Le Secret de Brokeback Mountain


Le Secret de Brokeback Mountain
2006
Ang Lee

Grand classique du cinéma, je suis passé à côté pendant près d’une décennie, la faute à une certaine étroitesse d’esprit : une histoire d’amour homosexuelle peut-elle réellement me parler si je ne partage pas les mêmes attirances ? Eh bien avec les années, je me suis rendu compte que je tolérais bien les bobos gauchiasses sur YouTube ou que je pouvais apprécier le travail d’artistes ô combien détestables dans la vraie vie, donc après tout pourquoi pas. Surtout que le parcours du film a de quoi forcer le respect : une pléthore de prix et nominations dans toutes les principales catégories de toutes les prestigieuses cérémonies, des retours dithyrambiques, et un succès en salle peu commun, avec près de 177 M$ dans le monde avec une longévité comme on en voit pas deux par décennie.

L’histoire prend place en 1963 aux Etats-Unis, alors que Ennis Del Mar (Heath Ledger) et Jack Twist (Jake Gyllenhaal) sont engagés pour l’été à surveiller le bétail d’un important éleveur possédant plusieurs milliers de bêtes et craignant les attaques de prédateurs. Plusieurs mois durant à braver le froid, les tempêtes et l’ennui : voilà qui rapproche les gens, voir éveiller en eux des choses qu’ils ne pensaient pas avoir. Simple moment d’égarement le temps d’un été ? Quatre ans plus tard, les deux hommes se sont chacun rangé, ayant tous deux épousé une femme (Michelle Williams et Anne Hathaway respectivement), mais quand l’heure des retrouvailles va sonner, des sentiments plus profonds vont resurgir.
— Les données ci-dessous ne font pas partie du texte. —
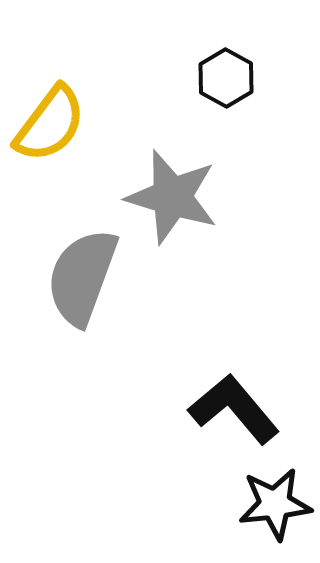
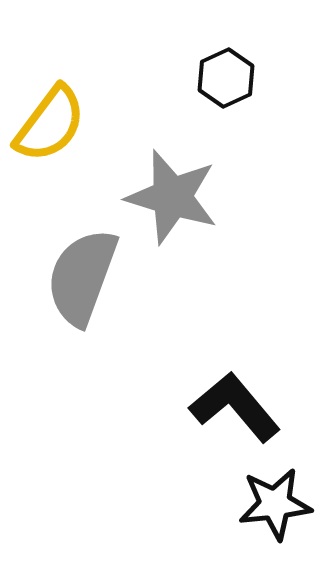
black hexagon: rotated 6 degrees clockwise
black L-shape: moved 1 px right, 2 px up
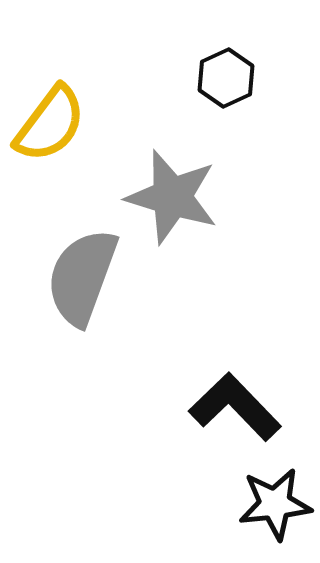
black L-shape: rotated 4 degrees counterclockwise
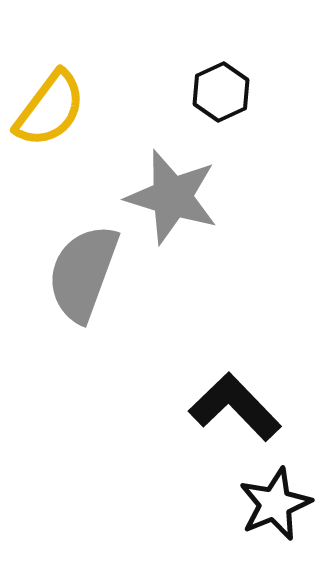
black hexagon: moved 5 px left, 14 px down
yellow semicircle: moved 15 px up
gray semicircle: moved 1 px right, 4 px up
black star: rotated 16 degrees counterclockwise
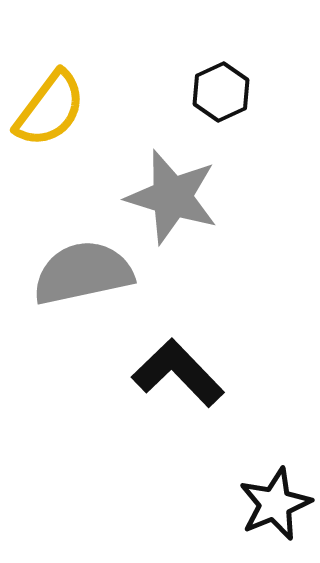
gray semicircle: rotated 58 degrees clockwise
black L-shape: moved 57 px left, 34 px up
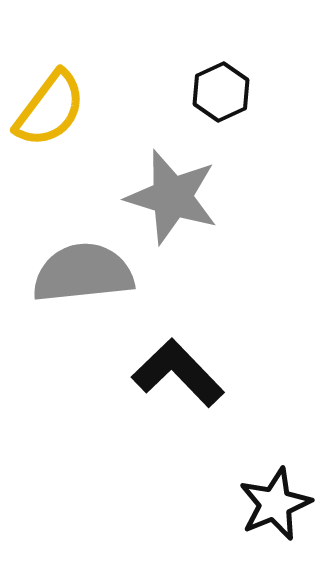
gray semicircle: rotated 6 degrees clockwise
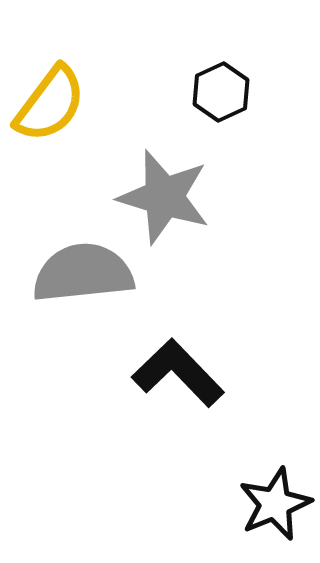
yellow semicircle: moved 5 px up
gray star: moved 8 px left
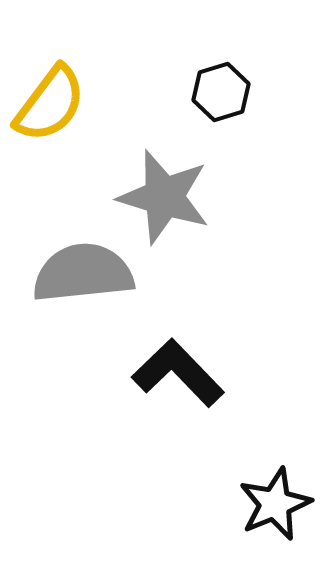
black hexagon: rotated 8 degrees clockwise
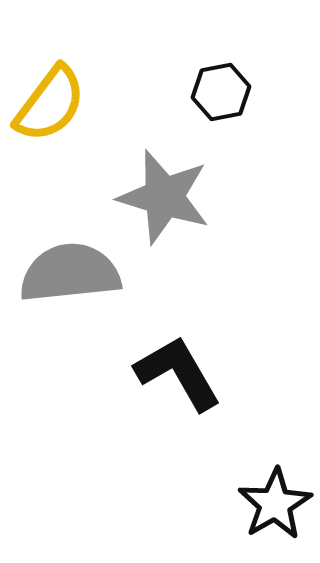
black hexagon: rotated 6 degrees clockwise
gray semicircle: moved 13 px left
black L-shape: rotated 14 degrees clockwise
black star: rotated 8 degrees counterclockwise
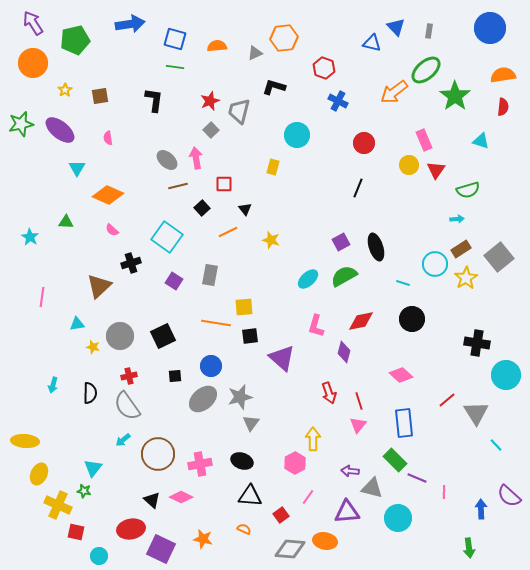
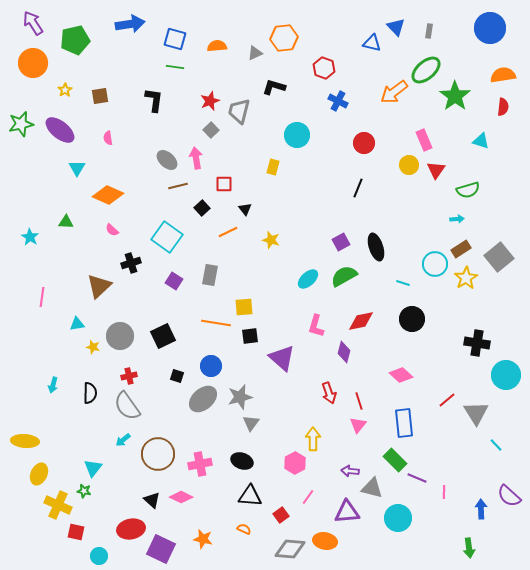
black square at (175, 376): moved 2 px right; rotated 24 degrees clockwise
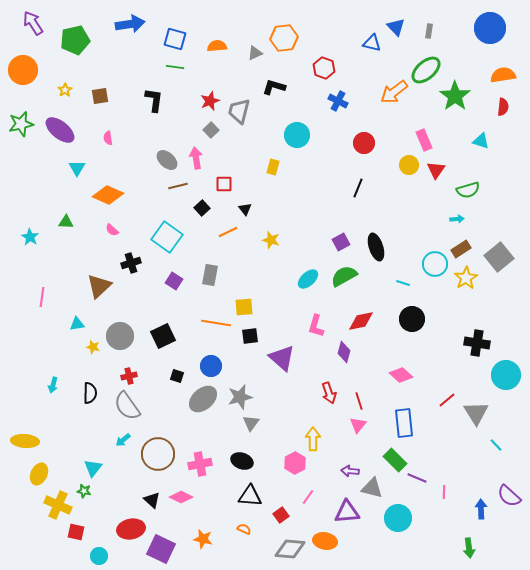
orange circle at (33, 63): moved 10 px left, 7 px down
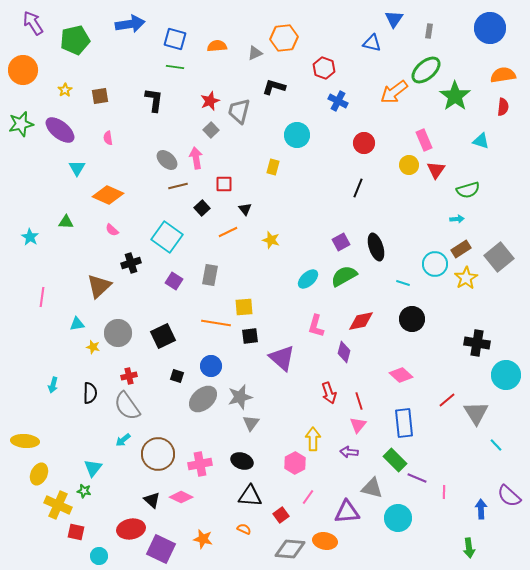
blue triangle at (396, 27): moved 2 px left, 8 px up; rotated 18 degrees clockwise
gray circle at (120, 336): moved 2 px left, 3 px up
purple arrow at (350, 471): moved 1 px left, 19 px up
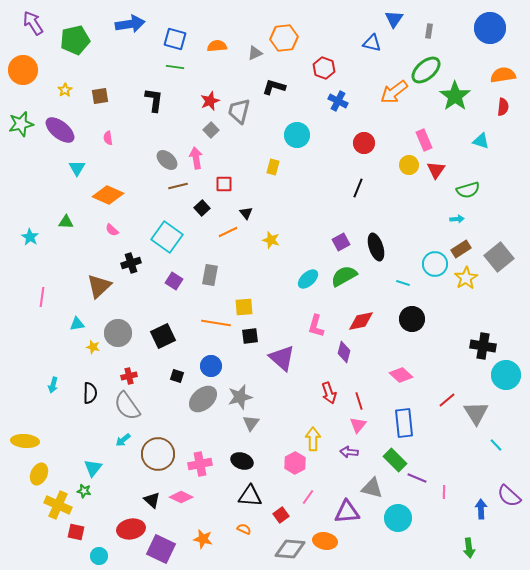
black triangle at (245, 209): moved 1 px right, 4 px down
black cross at (477, 343): moved 6 px right, 3 px down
Plus qu’une histoire d’amour, c’est aussi un témoignage d’une époque, d’une mentalité. Si aujourd’hui l’homosexualité n’est ni un tabou ni un crime, il n’y a pas si longtemps, les choses étaient bien différentes, et au moindre risque d’ébruitement, on risquait sa vie. Un danger palpable, rendant toute pulsion irrémédiablement refoulée, avec la frustration voir la dépression qui en découle. Les années filent et se ressemblent, avec de trop rares moments de bonheur, à se voiler, se cacher le reste du temps, gardant avec soi cette souffrance. Les acteurs sont prodigieux, arrivant à véhiculer tellement d’émotion sans le moindre mot, avec une mention spéciale pour le regretté Heath Ledger qui avait un talent ahurissant, capable d’une justesse inouïe dans tous les registres. On notera également les présences de Anna Faris, David Harbour et Kate Mara.

Il faut bien sûr parler des décors, de cette Amérique profonde, ce retour au sauvage qui permet d’éveiller sa vraie nature. La mise en scène arrive à rendre intimiste des immenses panoramas, montrant que malgré un monde si vaste, ce qui importe c’est avec qui on arpente cette Terre. Le choix d’étaler sur plusieurs décennies l’histoire pose en revanche deux problèmes : ne pas voir la situation évoluer rend communicante la frustration des protagonistes, et le maquillage est trop effacé, voir raté. A aucun moment on ne croit que les acteurs ont prit 20 ans, au point que quand la fille arrive sur la vingtaine à la fin, on dirait qu’elle a presque le même âge que son père. C’est le seul point qui m’aura déçu, sinon tout le reste est d’une grande maîtrise, avec des personnages forts, attachants et très bien écrits. Si la nostalgie nous gagne quand on regarde en arrière, voilà un des rares exemples positifs de notre société moderne.